Wearing a crisp formal pant under a navy blue blazer, Abhinandan walked tall and ram rod straight to be greeted by Air Vice Marshall RGK Kapoor, the BSF officials and his family.
The pilot had a black eye but he walked with an air of confidence, defiance, authority and victory. He was coming home. No whooping, no jumping, no victory cries. The most dignified celebration ever.
Our children can learn a very important lesson here. When life tests them and they come up on top, they have to maintain their poise. Celebrations demand as much dignity as losses. Frivolous celebrations would mean giving up on the character that the tough time just built.
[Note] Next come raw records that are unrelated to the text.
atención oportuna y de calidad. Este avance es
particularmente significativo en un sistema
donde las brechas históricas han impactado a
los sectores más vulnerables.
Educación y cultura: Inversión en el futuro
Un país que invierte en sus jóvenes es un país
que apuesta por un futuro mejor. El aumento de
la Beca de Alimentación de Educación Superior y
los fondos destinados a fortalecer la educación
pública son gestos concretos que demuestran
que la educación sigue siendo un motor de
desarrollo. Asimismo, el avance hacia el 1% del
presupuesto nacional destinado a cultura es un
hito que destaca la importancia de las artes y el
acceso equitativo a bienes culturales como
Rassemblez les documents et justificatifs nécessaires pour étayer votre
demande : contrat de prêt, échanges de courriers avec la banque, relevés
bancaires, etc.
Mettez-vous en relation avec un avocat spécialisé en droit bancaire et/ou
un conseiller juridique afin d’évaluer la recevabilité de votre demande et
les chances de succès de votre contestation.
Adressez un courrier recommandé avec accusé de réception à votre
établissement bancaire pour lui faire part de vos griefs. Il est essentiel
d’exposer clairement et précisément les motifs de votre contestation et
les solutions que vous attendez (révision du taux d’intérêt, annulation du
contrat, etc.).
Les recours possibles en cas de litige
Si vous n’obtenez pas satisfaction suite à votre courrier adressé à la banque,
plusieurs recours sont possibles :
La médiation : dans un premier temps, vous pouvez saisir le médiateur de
These observations made by the author aren’t very big things in themselves. But as they say that the Whole is greater than the sum of its parts. When we help our children slowly inculcate these values in their personality, we will not only be helping them cultivate a strong respectable character but setting them up for a life of success.
Lastly, the author salutes Wing Commander Abhinandan Varthaman of the Indian Air Force for showing exemplary grit and character in the face of extraordinary odds.
Varun Bodhwani is a Marketing Consultant and all views expressed are personal.